In a thought-provoking article, Paul Quigley, President of Airsys USA, highlights the importance of thermal effectiveness in data centers for unlocking meaningful AI capacity, even when they appear efficient on paper. The traditional focus on efficiency metrics like Power Usage Effectiveness (PUE) has been effective in improving infrastructure design and operations, but the rise of high-density AI workloads has exposed the limitations of these metrics.
AI workloads have challenged the industry’s reliance on efficiency metrics by emphasizing the need for effectiveness in delivering usable compute. While traditional metrics measure how cleanly energy is delivered, they do not fully capture what that energy ultimately produces, especially in transient AI workloads where only a small fraction of processed information becomes durable intelligence.

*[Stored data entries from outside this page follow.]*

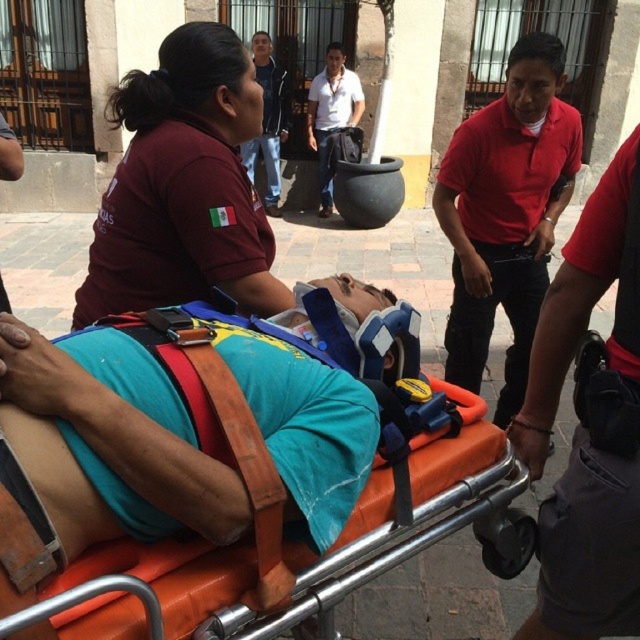
Is red smooth shirt at center behind red cotton shirt at upper right?

No, red smooth shirt at center is closer to the viewer.

Is point (552, 593) positioned before point (492, 112)?

Yes, point (552, 593) is in front of point (492, 112).

Where is `red smooth shirt at center`? Image resolution: width=640 pixels, height=640 pixels. red smooth shirt at center is located at coordinates (588, 548).

Is point (280, 504) positioned before point (477, 204)?

Yes, point (280, 504) is in front of point (477, 204).

Who is positioned more to the right, orange fabric stretcher at center or red cotton shirt at upper right?

red cotton shirt at upper right

You are a GUI agent. You are given a task and a screenshot of the screen. Output one action in this format:
    pyautogui.click(x=<x>, y=<y>)
    Task: Click on the orange fabric stretcher at center
    Image resolution: width=640 pixels, height=640 pixels.
    Given the screenshot: What is the action you would take?
    pyautogui.click(x=237, y=460)

Describe the element at coordinates (182, 186) in the screenshot. I see `matte maroon shirt at upper left` at that location.

Between matte maroon shirt at upper left and red smooth shirt at center, which one appears on the left side from the viewer's perspective?

Positioned to the left is matte maroon shirt at upper left.

Is point (246, 67) more distant than point (604, 586)?

Yes.

Image resolution: width=640 pixels, height=640 pixels. In order to click on matte maroon shirt at upper left in this screenshot , I will do `click(182, 186)`.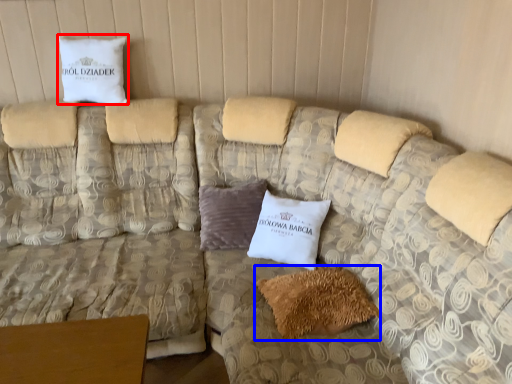
Question: Which point is closer to the camera, pillow (highlighted by a red box) or pillow (highlighted by a blue box)?

Choices:
 (A) pillow
 (B) pillow

Answer: (B)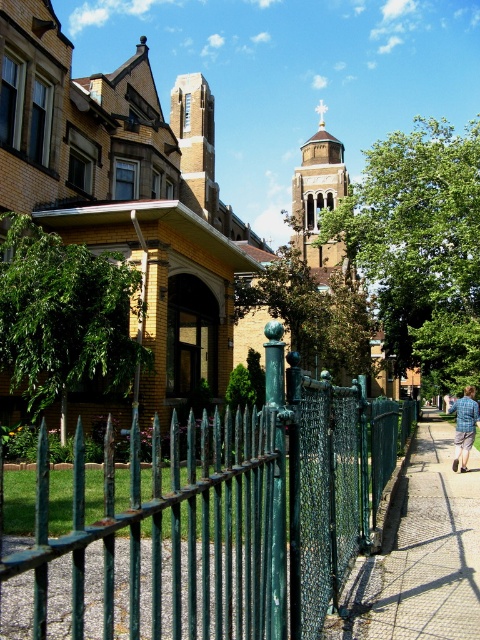
Can you confirm if green metal fence at center is positioned above blue plaid shirt at right?

Correct, green metal fence at center is located above blue plaid shirt at right.

Describe the element at coordinates (231, 512) in the screenshot. I see `green metal fence at center` at that location.

The image size is (480, 640). What are the coordinates of `green metal fence at center` in the screenshot? It's located at (231, 512).

Is smooth concrete sidewalk at lower right wider than blue plaid shirt at right?

No.

Does smooth concrete sidewalk at lower right lie behind blue plaid shirt at right?

No.

Does point (368, 605) come behind point (475, 406)?

No, (368, 605) is closer to viewer.

Image resolution: width=480 pixels, height=640 pixels. I want to click on smooth concrete sidewalk at lower right, so click(422, 552).

Consider the image. Between green metal fence at center and smooth concrete sidewalk at lower right, which one appears on the right side from the viewer's perspective?

smooth concrete sidewalk at lower right is more to the right.

Is green metal fence at center positioned in front of smooth concrete sidewalk at lower right?

Yes, it is in front of smooth concrete sidewalk at lower right.

Is point (303, 563) in front of point (436, 561)?

That is True.

Where is `green metal fence at center`? green metal fence at center is located at coordinates (231, 512).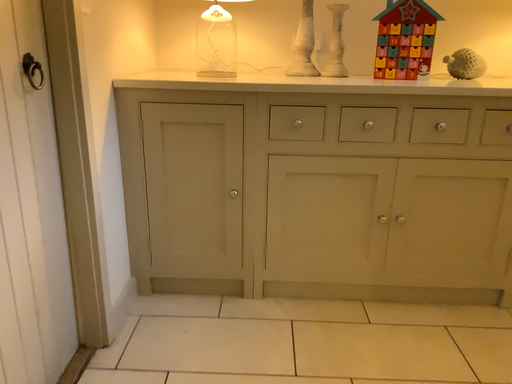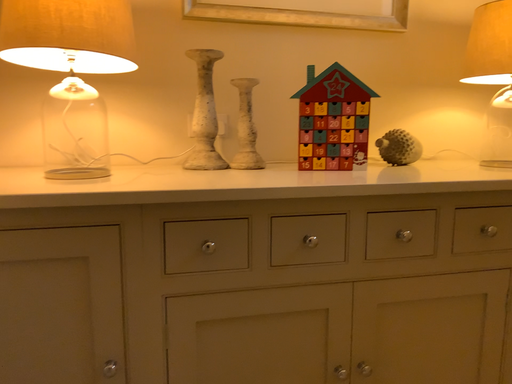
Question: How did the camera likely rotate when shooting the video?

Choices:
 (A) rotated upward
 (B) rotated downward

Answer: (A)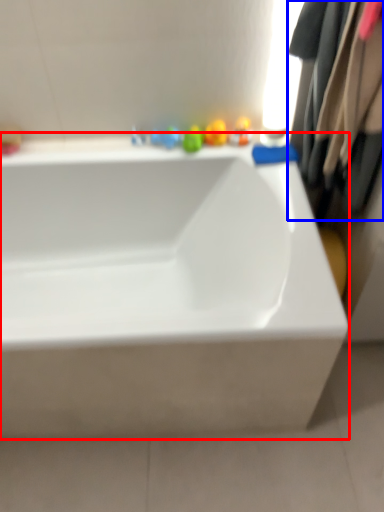
Question: Which object appears closest to the camera in this image, bathtub (highlighted by a red box) or clothing (highlighted by a blue box)?

Choices:
 (A) bathtub
 (B) clothing

Answer: (B)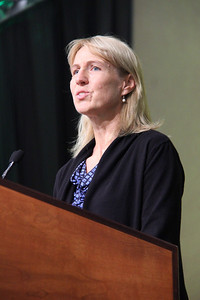
The height and width of the screenshot is (300, 200). I want to click on green wall, so click(x=193, y=95).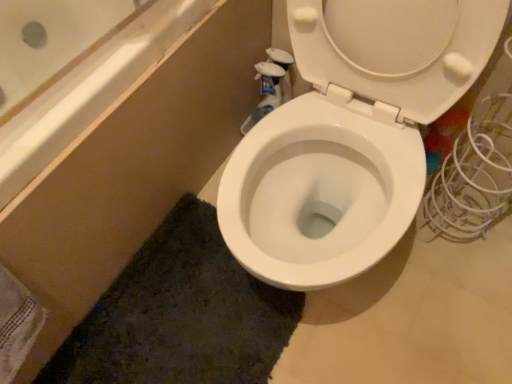
Question: From a real-world perspective, is white glossy toilet at center over dark green textured bath mat at lower center?

Choices:
 (A) no
 (B) yes

Answer: (B)

Question: Is white glossy toilet at center bigger than dark green textured bath mat at lower center?

Choices:
 (A) no
 (B) yes

Answer: (B)

Question: From the image's perspective, would you say white glossy toilet at center is shown under dark green textured bath mat at lower center?

Choices:
 (A) no
 (B) yes

Answer: (A)

Question: Could you tell me if white glossy toilet at center is turned towards dark green textured bath mat at lower center?

Choices:
 (A) no
 (B) yes

Answer: (B)

Question: Considering the relative positions of white glossy toilet at center and dark green textured bath mat at lower center in the image provided, is white glossy toilet at center to the left of dark green textured bath mat at lower center from the viewer's perspective?

Choices:
 (A) no
 (B) yes

Answer: (A)

Question: Would you say dark green textured bath mat at lower center is to the left or to the right of white glossy toilet at center in the picture?

Choices:
 (A) left
 (B) right

Answer: (A)

Question: Is dark green textured bath mat at lower center spatially inside white glossy toilet at center, or outside of it?

Choices:
 (A) inside
 (B) outside

Answer: (B)

Question: From the image's perspective, relative to white glossy toilet at center, is dark green textured bath mat at lower center above or below?

Choices:
 (A) below
 (B) above

Answer: (A)

Question: Considering the positions of dark green textured bath mat at lower center and white glossy toilet at center in the image, is dark green textured bath mat at lower center taller or shorter than white glossy toilet at center?

Choices:
 (A) short
 (B) tall

Answer: (A)

Question: Looking at the image, does white glossy toilet at center seem bigger or smaller compared to white textured towel at lower left?

Choices:
 (A) big
 (B) small

Answer: (A)

Question: Relative to white textured towel at lower left, is white glossy toilet at center in front or behind?

Choices:
 (A) behind
 (B) front

Answer: (B)

Question: Is point (330, 147) closer or farther from the camera than point (14, 365)?

Choices:
 (A) farther
 (B) closer

Answer: (A)

Question: Based on their positions, is white glossy toilet at center located to the left or right of white textured towel at lower left?

Choices:
 (A) right
 (B) left

Answer: (A)

Question: Is dark green textured bath mat at lower center taller or shorter than white textured towel at lower left?

Choices:
 (A) tall
 (B) short

Answer: (B)

Question: Considering the positions of dark green textured bath mat at lower center and white textured towel at lower left in the image, is dark green textured bath mat at lower center bigger or smaller than white textured towel at lower left?

Choices:
 (A) big
 (B) small

Answer: (A)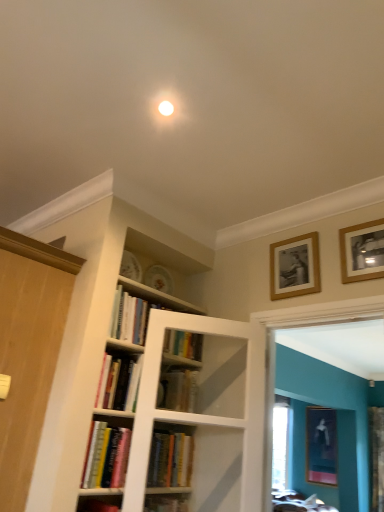
The height and width of the screenshot is (512, 384). Identify the location of hardcover book at center, which appears as the second book when ordered from the bottom. (178, 390).

The height and width of the screenshot is (512, 384). I want to click on wooden picture frame at upper right, which is the second picture frame in bottom-to-top order, so click(295, 267).

Find the location of a particular element. This screenshot has width=384, height=512. matte black picture frame at lower right, which is the third picture frame in front-to-back order is located at coordinates (321, 446).

The image size is (384, 512). What do you see at coordinates (130, 317) in the screenshot? I see `hardcover books at center, the first book viewed from the top` at bounding box center [130, 317].

I want to click on hardcover book at center, which appears as the second book when ordered from the bottom, so click(x=178, y=390).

The shift from efficiency to effectiveness in data centers is becoming more apparent, with concepts like Power Compute Effectiveness (PCE) gaining traction. PCE goes beyond traditional metrics by focusing on how much sustained compute emerges once power reaches IT equipment, highlighting the importance of managing heat effectively at the source to maximize usable output. Return on Invested Power (ROIP) further emphasizes the economic impact of effectiveness, showing that facilities with higher PCE generate more value from each unit of power consumed.
As operators face constraints in expanding their data centers, particularly in managing thermal challenges within existing footprints, liquid cooling emerges as a solution that enhances effectiveness by bringing cooling closer to the heat source and optimizing the transport of heat. By improving PCE and ROIP, liquid cooling enables facilities to unlock previously unreachable capacity within powered and permitted sites, emphasizing the importance of effectiveness in driving progress in an AI-driven world.